Is network now faster than disk?

Way back in college, when I was earning my Computer Science degree, the latencies of computer storage were taught like so:

  1. On CPU register
  2. CPU L1/L2 cache (this was before L3 existed)
  3. Main Memory
  4. Disk
  5. Network
This question came up today, so I thought I'd explore it.

The answer is complicated. The advent of Storage Area Networking was made possible because a mass of shared disk is faster, even over a network, than a few local disks. Nearly all of our I/O operations here at WWU are over a fibre-channel fabric, which is disk-over-the-network no matter how you dice it. With iSCSI and FC over Ethernet this domain is getting even busier.

That said, there are some constraints. "Network" in this case is still subject to distance limitations. A storage array 40km from the processing node will still see more storage latencies than the same type of over-the-network I/O 100m away. Our accesses are fast enough these days that the speed-of-light round-trip time for 40km is measurable versus 100m.

A very key difference here is that the 'network' component is handled by the operating system and not application code. For SAN an application requests certain portions of a file, the OS translates that into block requests, which are then translated into storage bus requests; the application doesn't know that the request was served over a network.

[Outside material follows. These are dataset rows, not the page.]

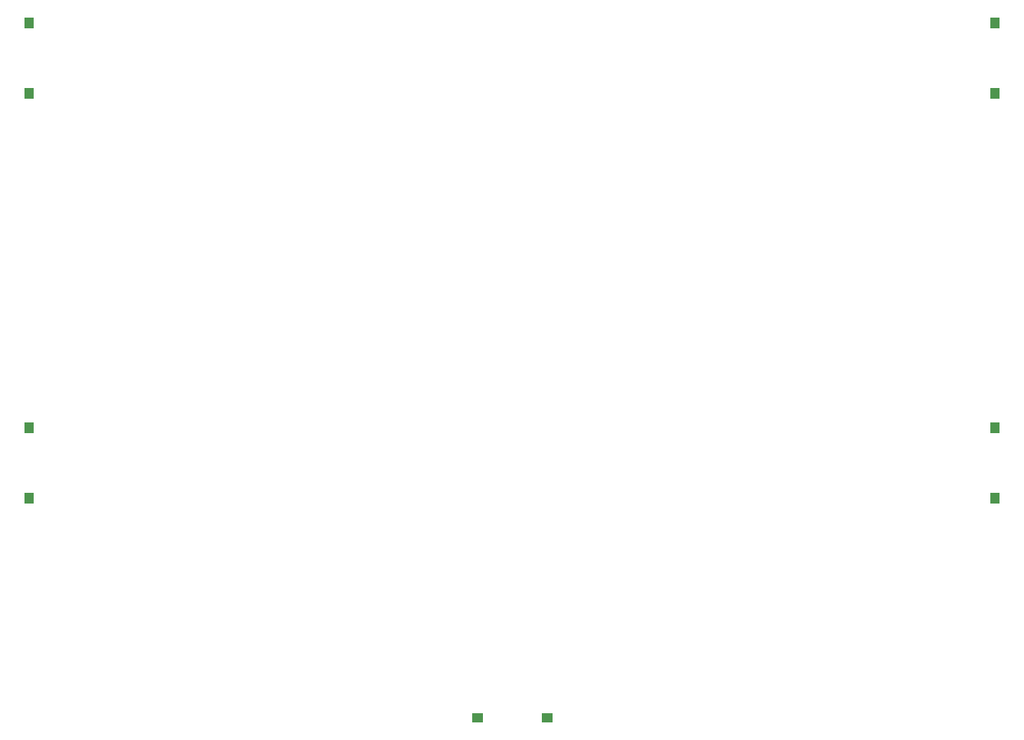
<source format=gbr>
%TF.GenerationSoftware,KiCad,Pcbnew,9.0.7*%
%TF.CreationDate,2026-02-12T15:19:17-05:00*%
%TF.ProjectId,OSHE-Reader-PCB,4f534845-2d52-4656-9164-65722d504342,rev?*%
%TF.SameCoordinates,Original*%
%TF.FileFunction,Paste,Top*%
%TF.FilePolarity,Positive*%
%FSLAX46Y46*%
G04 Gerber Fmt 4.6, Leading zero omitted, Abs format (unit mm)*
G04 Created by KiCad (PCBNEW 9.0.7) date 2026-02-12 15:19:17*
%MOMM*%
%LPD*%
G01*
G04 APERTURE LIST*
%ADD10R,1.000000X1.250000*%
%ADD11R,1.250000X1.000000*%
G04 APERTURE END LIST*
D10*
%TO.C,SW2*%
X143400131Y-143675700D03*
X143400131Y-135925700D03*
%TD*%
D11*
%TO.C,SW5*%
X86125000Y-168000000D03*
X93875000Y-168000000D03*
%TD*%
D10*
%TO.C,SW3*%
X36500000Y-91125001D03*
X36500000Y-98875001D03*
%TD*%
%TO.C,SW1*%
X143400000Y-98875001D03*
X143400000Y-91125001D03*
%TD*%
%TO.C,SW4*%
X36500000Y-135925702D03*
X36500000Y-143675702D03*
%TD*%
M02*

</source>
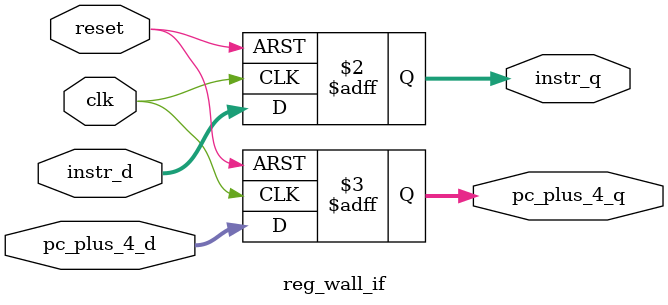
<source format=v>
module reg_wall_if(
        input clk,
        input reset,
        input [31:0] instr_d,
        input [31:0] pc_plus_4_d,
        output reg [31:0] instr_q,
        output reg [31:0] pc_plus_4_q
);

    always @ (posedge clk, posedge reset) begin
        if (reset) begin
            instr_q <= 0;
            pc_plus_4_q <= 0;
        end else begin
            instr_q <= instr_d;
            pc_plus_4_q <= pc_plus_4_d;
        end
    end

endmodule
</source>
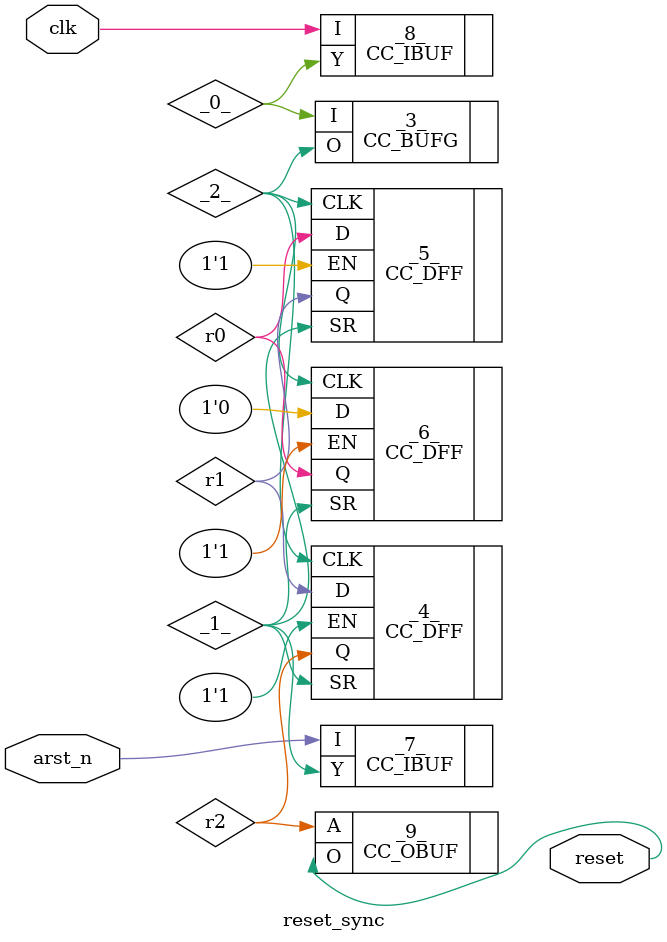
<source format=v>
/* Generated by Yosys 0.36+58 (git sha1 ea7818d31, c++ 11.4.0-1ubuntu1~22.04 -fPIC -Os) */

module reset_sync(clk, arst_n, reset);
  wire _0_;
  wire _1_;
  wire _2_;
  input arst_n;
  wire arst_n;
  input clk;
  wire clk;
  wire r0;
  wire r1;
  wire r2;
  output reset;
  wire reset;
  CC_BUFG _3_ (
    .I(_0_),
    .O(_2_)
  );
  CC_DFF #(
    .CLK_INV(1'h0),
    .EN_INV(1'h0),
    .INIT(1'h1),
    .SR_INV(1'h1),
    .SR_VAL(1'h1)
  ) _4_ (
    .CLK(_2_),
    .D(r1),
    .EN(1'h1),
    .Q(r2),
    .SR(_1_)
  );
  CC_DFF #(
    .CLK_INV(1'h0),
    .EN_INV(1'h0),
    .INIT(1'h1),
    .SR_INV(1'h1),
    .SR_VAL(1'h1)
  ) _5_ (
    .CLK(_2_),
    .D(r0),
    .EN(1'h1),
    .Q(r1),
    .SR(_1_)
  );
  CC_DFF #(
    .CLK_INV(1'h0),
    .EN_INV(1'h0),
    .INIT(1'h1),
    .SR_INV(1'h1),
    .SR_VAL(1'h1)
  ) _6_ (
    .CLK(_2_),
    .D(1'h0),
    .EN(1'h1),
    .Q(r0),
    .SR(_1_)
  );
  CC_IBUF _7_ (
    .I(arst_n),
    .Y(_1_)
  );
  CC_IBUF _8_ (
    .I(clk),
    .Y(_0_)
  );
  CC_OBUF _9_ (
    .A(r2),
    .O(reset)
  );
endmodule

</source>
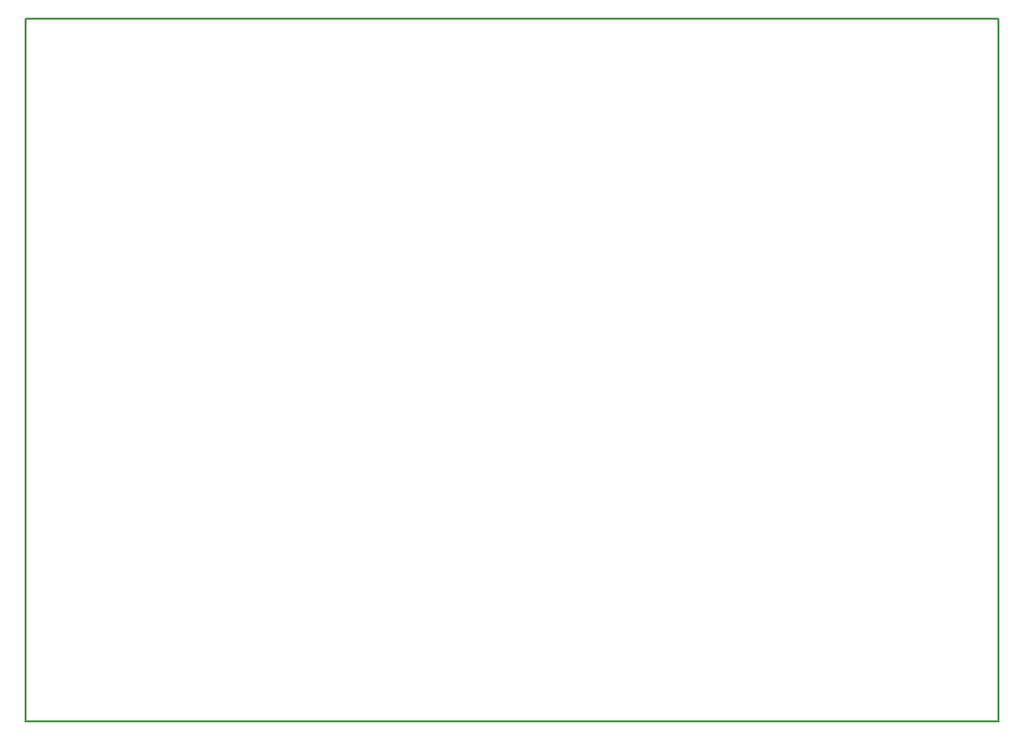
<source format=gm1>
G04 MADE WITH FRITZING*
G04 WWW.FRITZING.ORG*
G04 DOUBLE SIDED*
G04 HOLES PLATED*
G04 CONTOUR ON CENTER OF CONTOUR VECTOR*
%ASAXBY*%
%FSLAX23Y23*%
%MOIN*%
%OFA0B0*%
%SFA1.0B1.0*%
%ADD10R,3.304570X2.390250*%
%ADD11C,0.008000*%
%ADD10C,0.008*%
%LNCONTOUR*%
G90*
G70*
G54D10*
G54D11*
X4Y2386D02*
X3301Y2386D01*
X3301Y4D01*
X4Y4D01*
X4Y2386D01*
D02*
G04 End of contour*
M02*
</source>
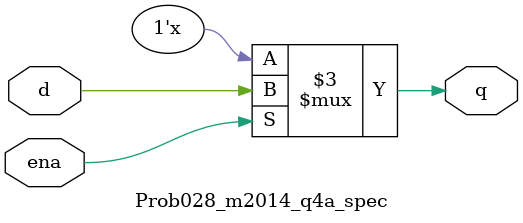
<source format=v>
module Prob028_m2014_q4a_spec(input [0:0] d, input [0:0] ena, output reg [0:0] q);
    always @(*) begin
        if (ena) begin
            q = d;
        end
    end
endmodule

</source>
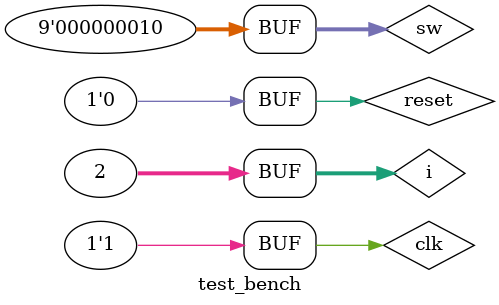
<source format=v>
`timescale 1ns / 1ps

module test_bench();

reg[8:0] sw;
reg reset;
reg clk;

wire[3:0] digit1, digit2, digit3, digit4;
wire dot;


calculator c1(clk, sw, reset, digit1, digit2, digit3, digit4, dot);

integer i;
initial begin

reset = 1;
sw = 9'b000000000;
//99.99
#100;
reset = 0;
#10;
for( i=0; i<9; i=i+1) begin
    sw = 9'b100000000;
    #100;
    sw = 9'b010000000;
    #100;
    sw = 9'b001000000;
    #100;
    sw = 9'b000100000;
    #100;
end
//9801
sw = 9'b000000100;
//198
#100;
sw = 9'b000010000;
//0
#100;
sw = 9'b000001000;
//1
#100;
sw = 9'b000000010;
//99.99
#100;
sw = 9'b000000001;
//99.98
#100;
for( i=0; i<9; i=i+1) begin
    sw = 9'b000100000;
    #100;
    sw = 9'b000000000;
    #10;
end
//1
sw = 9'b000001000;
//1
#100;
sw = 9'b000000010;
//99.98
#100;
sw = 9'b000000001;
#100;
//39.98
for( i=0; i<4; i=i+1) begin
    sw = 9'b100000000;
    #100;
    sw = 9'b000000000;
    #10;
end
//32.98
for( i=0; i<3; i=i+1) begin
    sw = 9'b010000000;
    #100;
    sw = 9'b000000000;
    #10;
end
//-66
sw = 9'b000001000;
//0
#100;
sw = 9'b000000010;
//3136
#100;
sw = 9'b000000100;
//32.98
#100;
sw = 9'b000000001;
//32.18
#100;
//for( i=0; i<2; i=i+1) begin
//    sw = 9'b001000000;
//    #100;
//    sw = 9'b000000000;
//    #10;
//end
//32.10
for( i=0; i<2; i=i+1) begin
    sw = 9'b000100000;
    #100;
    sw = 9'b001000000;
    #10;
end
//0003
sw = 9'b000000010;
end
always
begin
clk = 0;
#100;
clk = 1;
#100;
end
endmodule

</source>
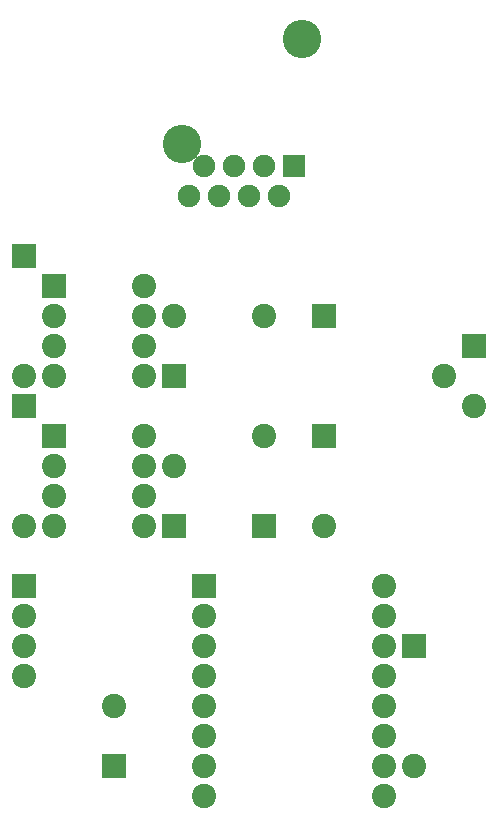
<source format=gbr>
G04 start of page 7 for group -4063 idx -4063 *
G04 Title: driver, componentmask *
G04 Creator: pcb 20140316 *
G04 CreationDate: Wed 27 Jan 2016 09:44:16 PM GMT UTC *
G04 For: veox *
G04 Format: Gerber/RS-274X *
G04 PCB-Dimensions (mil): 1800.00 3000.00 *
G04 PCB-Coordinate-Origin: lower left *
%MOIN*%
%FSLAX25Y25*%
%LNTOPMASK*%
%ADD35C,0.1280*%
%ADD34C,0.0750*%
%ADD33C,0.0001*%
%ADD32C,0.0810*%
G54D32*X60000Y130000D03*
Y140000D03*
Y150000D03*
Y160000D03*
G54D33*G36*
X65950Y134050D02*Y125950D01*
X74050D01*
Y134050D01*
X65950D01*
G37*
G54D32*X70000Y150000D03*
G54D33*G36*
X65950Y184050D02*Y175950D01*
X74050D01*
Y184050D01*
X65950D01*
G37*
G54D32*X70000Y200000D03*
X60000D03*
Y210000D03*
Y180000D03*
Y190000D03*
G54D33*G36*
X45950Y54050D02*Y45950D01*
X54050D01*
Y54050D01*
X45950D01*
G37*
G54D32*X50000Y70000D03*
G54D33*G36*
X15950Y174050D02*Y165950D01*
X24050D01*
Y174050D01*
X15950D01*
G37*
G54D32*X20000Y180000D03*
G54D33*G36*
X15950Y114050D02*Y105950D01*
X24050D01*
Y114050D01*
X15950D01*
G37*
G54D32*X20000Y100000D03*
Y90000D03*
Y80000D03*
Y130000D03*
G54D33*G36*
X25950Y214050D02*Y205950D01*
X34050D01*
Y214050D01*
X25950D01*
G37*
G54D32*X30000Y200000D03*
Y190000D03*
Y180000D03*
Y150000D03*
Y140000D03*
Y130000D03*
G54D33*G36*
X25950Y164050D02*Y155950D01*
X34050D01*
Y164050D01*
X25950D01*
G37*
G36*
X15950Y224050D02*Y215950D01*
X24050D01*
Y224050D01*
X15950D01*
G37*
G36*
X115950Y204050D02*Y195950D01*
X124050D01*
Y204050D01*
X115950D01*
G37*
G54D32*X100000Y200000D03*
G54D33*G36*
X115950Y164050D02*Y155950D01*
X124050D01*
Y164050D01*
X115950D01*
G37*
G54D32*X100000Y160000D03*
G54D33*G36*
X95950Y134050D02*Y125950D01*
X104050D01*
Y134050D01*
X95950D01*
G37*
G54D32*X120000Y130000D03*
G54D34*X100000Y250000D03*
X90000D03*
X80000D03*
X95000Y240000D03*
X85000D03*
X75000D03*
G54D33*G36*
X106250Y253750D02*Y246250D01*
X113750D01*
Y253750D01*
X106250D01*
G37*
G54D34*X105000Y240000D03*
G54D35*X112500Y292500D03*
X72500Y257500D03*
G54D32*X140000Y70000D03*
Y80000D03*
Y90000D03*
Y100000D03*
Y110000D03*
Y40000D03*
Y50000D03*
Y60000D03*
G54D33*G36*
X145950Y94050D02*Y85950D01*
X154050D01*
Y94050D01*
X145950D01*
G37*
G54D32*X150000Y50000D03*
X80000Y60000D03*
Y50000D03*
Y40000D03*
G54D33*G36*
X75950Y114050D02*Y105950D01*
X84050D01*
Y114050D01*
X75950D01*
G37*
G54D32*X80000Y100000D03*
Y90000D03*
Y80000D03*
Y70000D03*
G54D33*G36*
X165950Y194050D02*Y185950D01*
X174050D01*
Y194050D01*
X165950D01*
G37*
G54D32*X160000Y180000D03*
X170000Y170000D03*
M02*

</source>
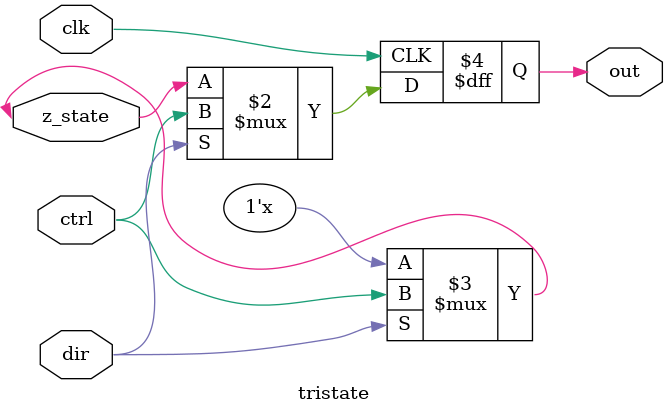
<source format=v>

module tristate(
  input wire clk,
  input wire dir, ctrl,
  output reg out,
  inout wire z_state
);
  always @(posedge clk) begin
    out <= dir ? ctrl : z_state;
  end

  assign z_state = dir ? ctrl : 1'bz;
endmodule

</source>
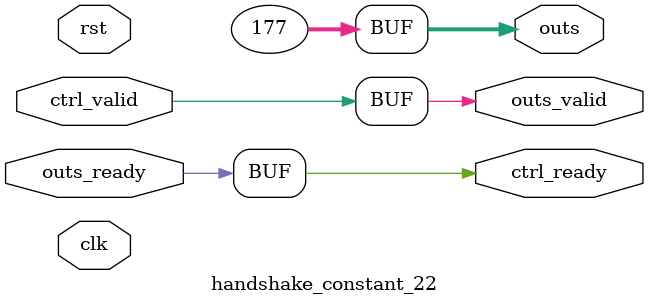
<source format=v>
`timescale 1ns / 1ps
module handshake_constant_22 #(
  parameter DATA_WIDTH = 32  // Default set to 32 bits
) (
  input                       clk,
  input                       rst,
  // Input Channel
  input                       ctrl_valid,
  output                      ctrl_ready,
  // Output Channel
  output [DATA_WIDTH - 1 : 0] outs,
  output                      outs_valid,
  input                       outs_ready
);
  assign outs       = 8'b10110001;
  assign outs_valid = ctrl_valid;
  assign ctrl_ready = outs_ready;

endmodule

</source>
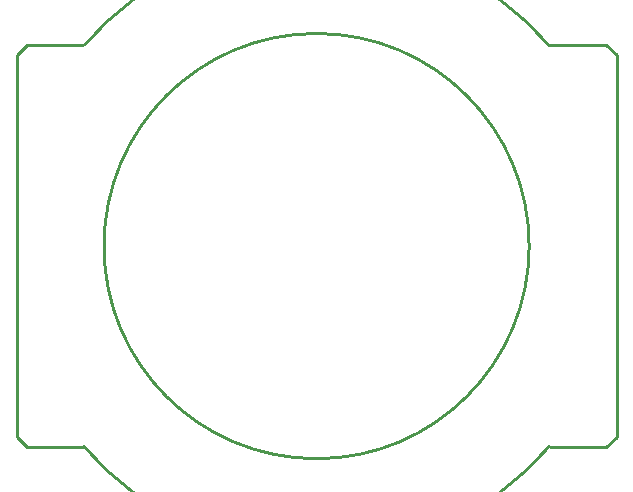
<source format=gko>
G04*
G04 #@! TF.GenerationSoftware,Altium Limited,Altium Designer,20.0.2 (26)*
G04*
G04 Layer_Color=16711935*
%FSLAX44Y44*%
%MOMM*%
G71*
G01*
G75*
%ADD10C,0.1270*%
%ADD11C,0.2540*%
D10*
X180000Y0D02*
G03*
X180000Y0I-180000J0D01*
G01*
D11*
X-197019Y-169658D02*
G03*
X197019Y-169658I197019J169658D01*
G01*
X196979Y169703D02*
G03*
X-196546Y170205I-196979J-169703D01*
G01*
X-254000Y-161290D02*
Y161437D01*
Y-161290D02*
X-245290Y-170000D01*
X-197416D01*
X-254000Y161437D02*
X-245437Y170000D01*
X-197496D01*
X254000Y-161437D02*
Y161437D01*
X245437Y170000D02*
X254000Y161437D01*
X197323Y170000D02*
X245437D01*
X245437Y-170000D02*
X254000Y-161437D01*
X197416Y-170000D02*
X245437D01*
X180000Y0D02*
G03*
X180000Y0I-180000J0D01*
G01*
M02*

</source>
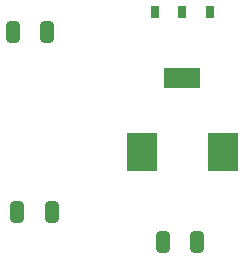
<source format=gbr>
%TF.GenerationSoftware,KiCad,Pcbnew,(6.0.4)*%
%TF.CreationDate,2022-04-23T15:23:27-04:00*%
%TF.ProjectId,smart penetrometer,736d6172-7420-4706-956e-6574726f6d65,rev?*%
%TF.SameCoordinates,Original*%
%TF.FileFunction,Paste,Bot*%
%TF.FilePolarity,Positive*%
%FSLAX46Y46*%
G04 Gerber Fmt 4.6, Leading zero omitted, Abs format (unit mm)*
G04 Created by KiCad (PCBNEW (6.0.4)) date 2022-04-23 15:23:27*
%MOMM*%
%LPD*%
G01*
G04 APERTURE LIST*
G04 Aperture macros list*
%AMRoundRect*
0 Rectangle with rounded corners*
0 $1 Rounding radius*
0 $2 $3 $4 $5 $6 $7 $8 $9 X,Y pos of 4 corners*
0 Add a 4 corners polygon primitive as box body*
4,1,4,$2,$3,$4,$5,$6,$7,$8,$9,$2,$3,0*
0 Add four circle primitives for the rounded corners*
1,1,$1+$1,$2,$3*
1,1,$1+$1,$4,$5*
1,1,$1+$1,$6,$7*
1,1,$1+$1,$8,$9*
0 Add four rect primitives between the rounded corners*
20,1,$1+$1,$2,$3,$4,$5,0*
20,1,$1+$1,$4,$5,$6,$7,0*
20,1,$1+$1,$6,$7,$8,$9,0*
20,1,$1+$1,$8,$9,$2,$3,0*%
G04 Aperture macros list end*
%ADD10R,3.025000X1.780000*%
%ADD11R,0.710000X1.000000*%
%ADD12R,2.500000X3.300000*%
%ADD13RoundRect,0.250000X-0.325000X-0.650000X0.325000X-0.650000X0.325000X0.650000X-0.325000X0.650000X0*%
%ADD14RoundRect,0.250000X0.325000X0.650000X-0.325000X0.650000X-0.325000X-0.650000X0.325000X-0.650000X0*%
G04 APERTURE END LIST*
D10*
%TO.C,U6*%
X125730000Y-108015000D03*
D11*
X128030000Y-102415000D03*
X125730000Y-102415000D03*
X123430000Y-102415000D03*
%TD*%
D12*
%TO.C,D1*%
X129130000Y-114300000D03*
X122330000Y-114300000D03*
%TD*%
D13*
%TO.C,C4*%
X114300000Y-104140000D03*
X111350000Y-104140000D03*
%TD*%
D14*
%TO.C,C2*%
X111760000Y-119380000D03*
X114710000Y-119380000D03*
%TD*%
D13*
%TO.C,C1*%
X127000000Y-121920000D03*
X124050000Y-121920000D03*
%TD*%
M02*

</source>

For application development the above tiers of storage are generally well represented.

  1. Registers, unless the programming is in assembly, most programmers just trust the compiler and OS to handles these right.
  2. L1/2/3 Cache, as above, although well tuned code can maximize the benefit this storage tier can provide.
  3. Main memory, this is directly handled through code. One might argue that at a low level memory handling constitutes a majority of what code does.
  4. Disk, This is represented by file-access or sometimes file-as-memory API calls. These tend to be discrete calls from main memory.
  5. Network, This is yet another completely separate call structure, which means using it requires explicit programming.
Storage Area Networking is parked in step 4 up there. Network can include things like making NFS connections and then using file-level calls to access data, or actual Layer 7 stuff like passing SQL over the network.

For massively scaled out applications, the network has even crept into step 3 thanks to things like memcached and single-system-image frameworks.

Network is now competitive with disk, though so far the best use-cases let the OS handle the network part instead of the application doing it.